The UK legal system is failing women is the conclusion of a new report from the Fawcett Society.
The ground-breaking Sex Discrimination Law Review (SDLR) Panel also found that violence against women and girls is ‘endemic’ in the UK.
The SDLR Panel was made up of a team of legal experts and chaired by Dame Laura Cox, DBE, a retired High Court Justice. It was set up to review the UK’s sex discrimination laws in response to the risk that long-established rights could be eroded or weakened as a result of Brexit and leaving the EU single market. It also considered the effectiveness of current laws and how best to balance the rights of the individual with the responsibilities of the organisation.
The first-of-its-kind report calls for a number of specific changes to the legal system. These include strengthening the laws on sexual harassment at work to protect women from harassment by third parties; making ‘up-skirting’ an offence; making misogyny a hate crime; making any breach of a domestic abuse order a criminal offence; and extending protection from pregnancy discrimination to six months after maternity leave ends.

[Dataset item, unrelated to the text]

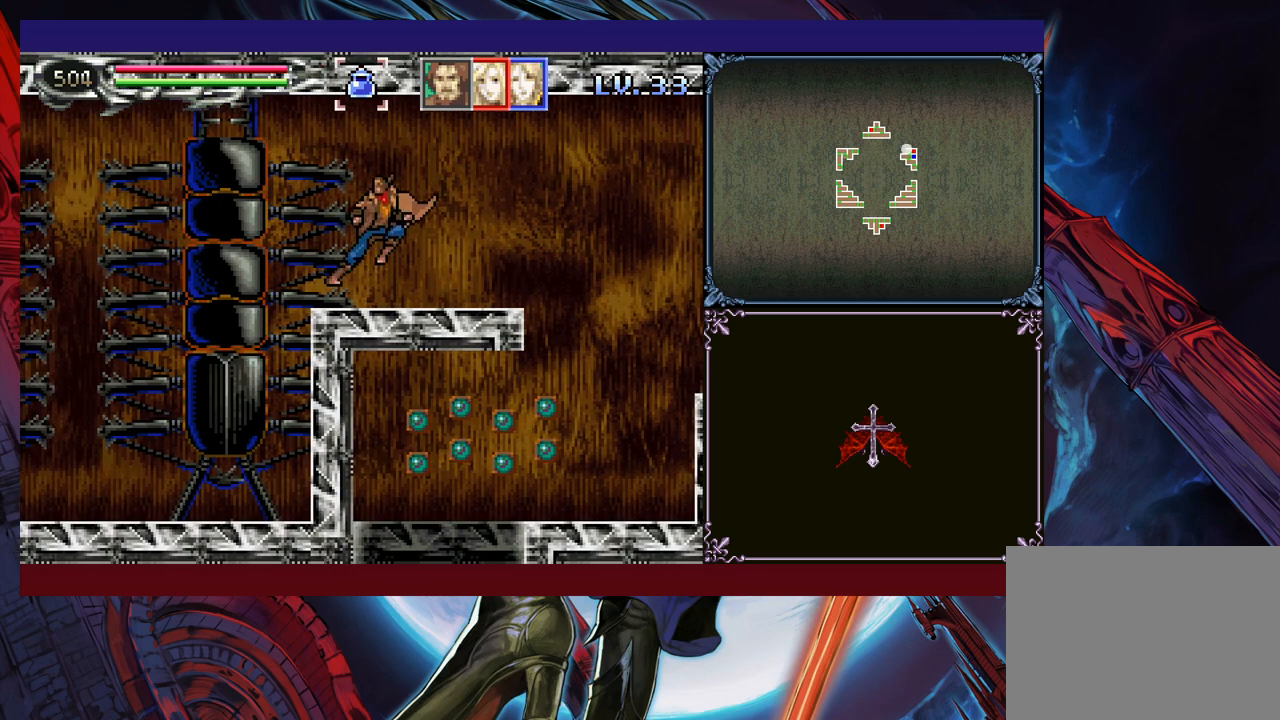
{"buttons": [], "left_stick": "left", "events": [[50, "left_stick", "right"], [100, "Y", "down"], [133, "B", "down"], [150, "Y", "up"], [150, "left_stick", "down-left"], [200, "B", "up"], [433, "left_stick", "left"]]}
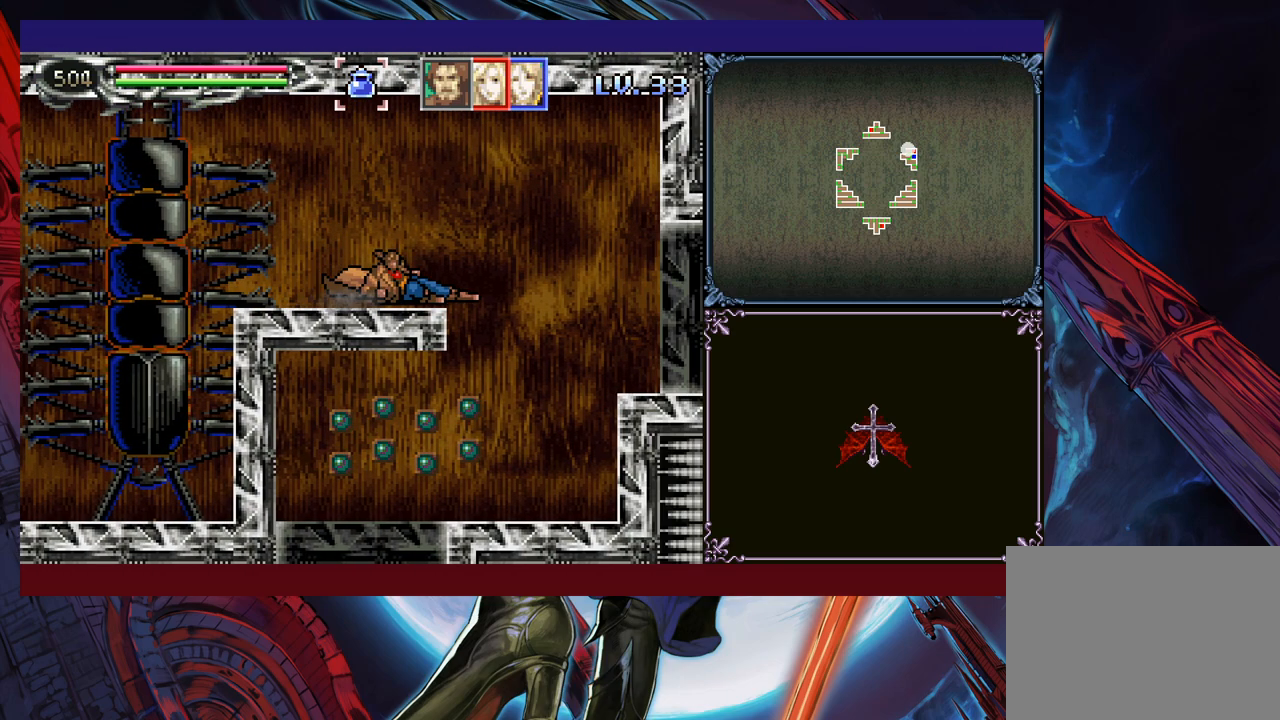
{"buttons": [], "left_stick": "down-left", "events": [[150, "left_stick", "center"], [200, "left_stick", "right"], [250, "Y", "down"], [300, "B", "down"], [300, "Y", "up"], [350, "left_stick", "down-left"], [383, "B", "up"]]}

Sam Smethers, Chief Executive of the Fawcett Society, said, “What we see is a deeply misogynistic culture where harassment and abuse are endemic and normalised coupled with a legal system that lets women down because in many cases it doesn’t provide access to justice.”
Dame Laura Cox, Chair of the Review Panel added, “The evidence we received, of increasing levels of violence, abuse and harassment against women, was deeply disturbing.”
“A lack of access to justice for such women has wide-ranging implications not only for the women themselves, but also for society as a whole and for public confidence in our justice system.”
Sophie Walker, leader of the Women’s Equality Party said the report, “demonstrates that Time’s Up on politics that keeps failing women.
She continued, “We welcome this boldness of this report’s conclusion that an entirely new way forward is needed…”
“Fawcett’s conclusion that violence against women and girls is ‘endemic’ in the UK is an indictment of successive governments’ failure to deal with the problem.”